* [Exercise details]
Look through the listing and locate every line containing the word "Coronel"; copy those lines.

┄┄┄┄┄┄┄┄┄┄┄┄┄┄┄┄┄┄┄┄

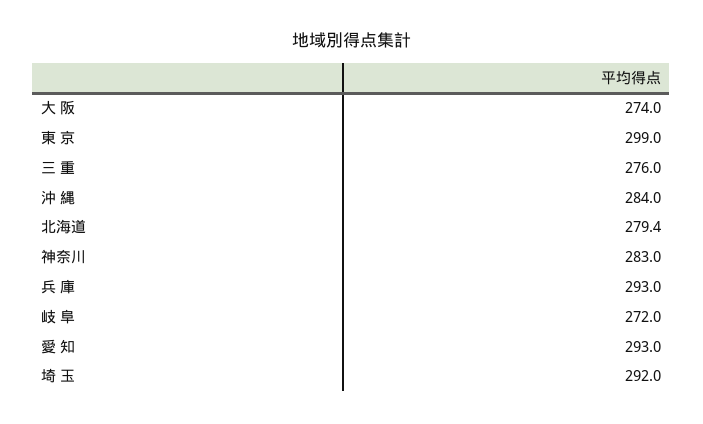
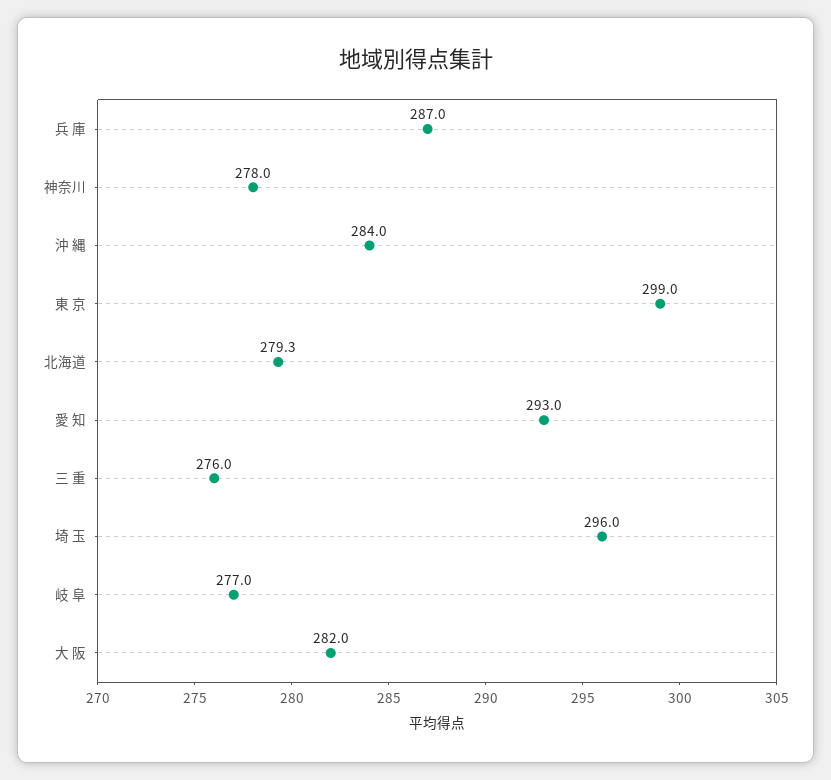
  {
-   "大 阪": 274,
+   "大 阪": 282,
    "東 京": 299,
    "三 重": 276,
    "沖 縄": 284,
-   "北海道": 279.4,
+   "北海道": 279.3,
-   "神奈川": 283,
+   "神奈川": 278,
-   "兵 庫": 293,
+   "兵 庫": 287,
-   "岐 阜": 272,
+   "岐 阜": 277,
    "愛 知": 293,
-   "埼 玉": 292
+   "埼 玉": 296
  }

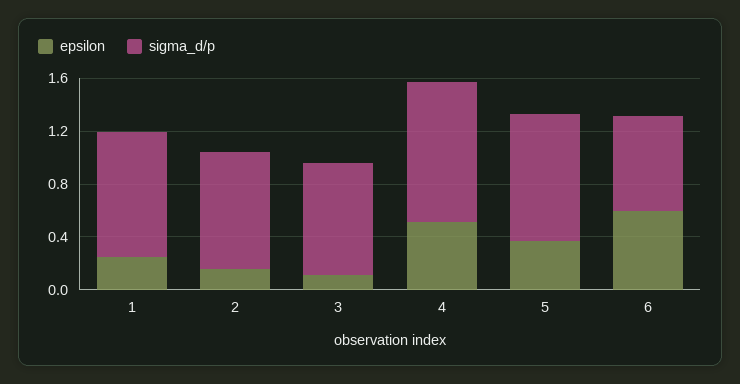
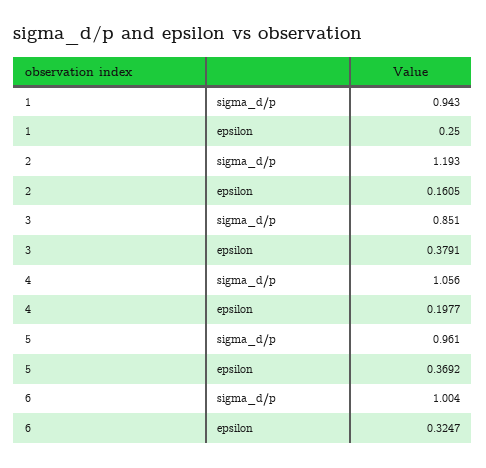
  {
    "epsilon": {
      "1": 0.25,
      "2": 0.1605,
-     "3": 0.1,
+     "3": 0.3791,
-     "4": 0.5,
+     "4": 0.1977,
      "5": 0.3692,
-     "6": 0.6
+     "6": 0.3247
    },
    "sigma_d/p": {
      "1": 0.943,
-     "2": 0.9,
+     "2": 1.193,
      "3": 0.851,
      "4": 1.056,
      "5": 0.961,
-     "6": 0.7
+     "6": 1.004
    }
  }

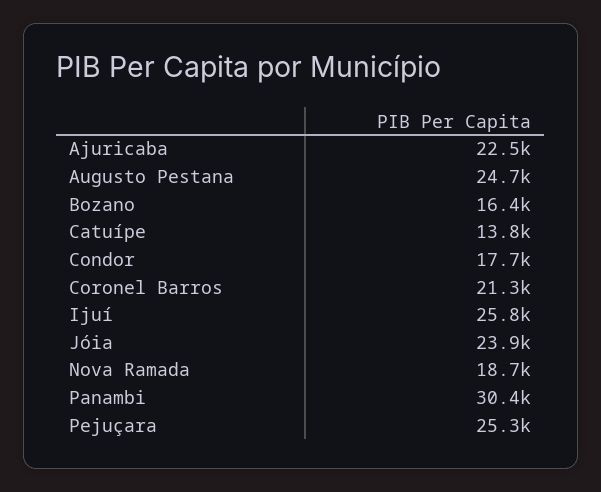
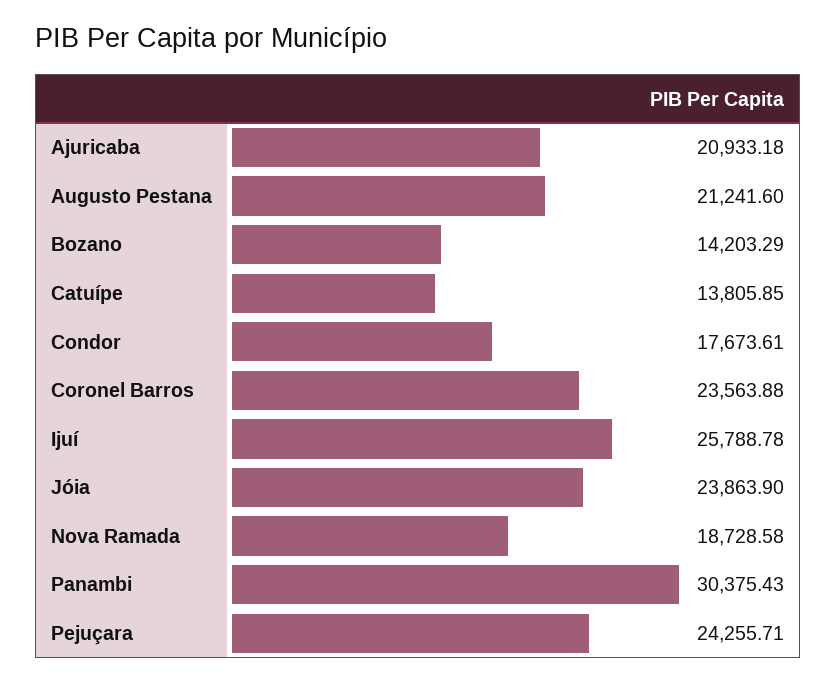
  {
-   "Ajuricaba": 22500,
+   "Ajuricaba": 20933.18,
-   "Augusto Pestana": 24700,
+   "Augusto Pestana": 21241.6,
-   "Bozano": 16400,
+   "Bozano": 14203.29,
    "Catuípe": 13805.85,
    "Condor": 17673.61,
-   "Coronel Barros": 21300,
+   "Coronel Barros": 23563.88,
    "Ijuí": 25788.78,
    "Jóia": 23863.9,
    "Nova Ramada": 18728.58,
    "Panambi": 30375.43,
-   "Pejuçara": 25300
+   "Pejuçara": 24255.71
  }

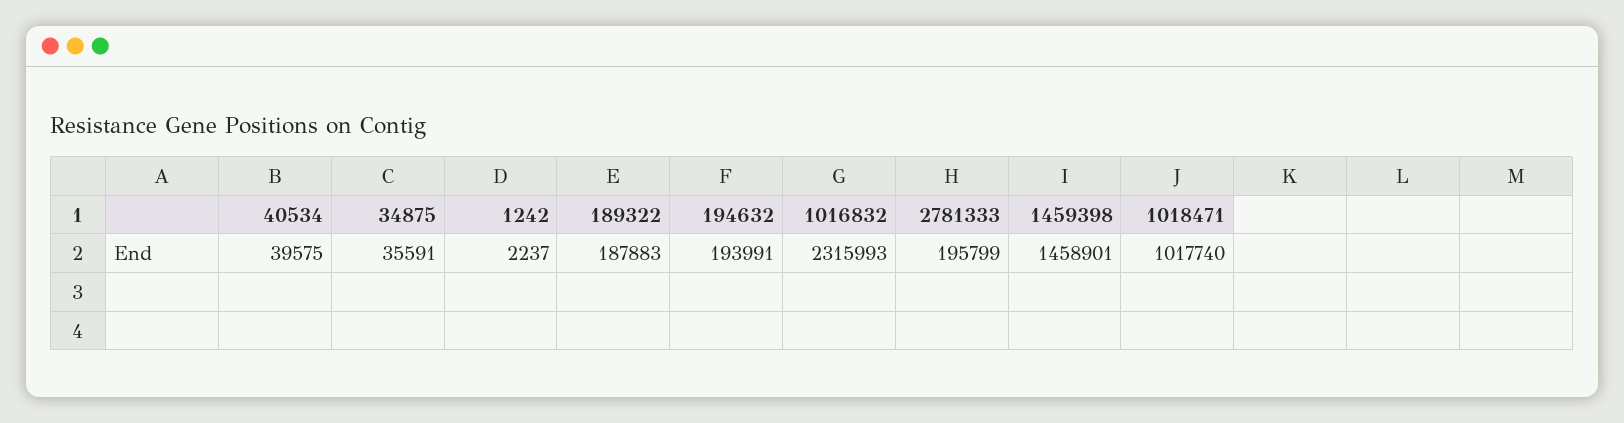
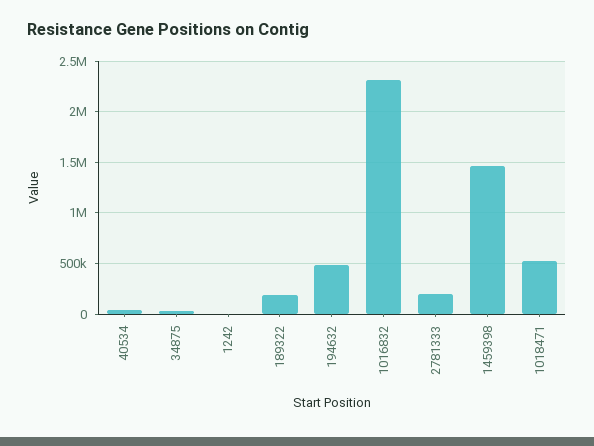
  {
    "40534": 39575,
    "34875": 35591,
    "1242": 2237,
    "189322": 187883,
-   "194632": 193991,
+   "194632": 500000,
    "1016832": 2315993,
    "2781333": 195799,
    "1459398": 1458901,
-   "1018471": 1017740
+   "1018471": 500000
  }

┄┄┄┄┄┄┄┄┄┄┄┄┄┄┄┄┄┄┄┄

* [Answer below]
-   "Coronel Barros": 21300,
+   "Coronel Barros": 23563.88,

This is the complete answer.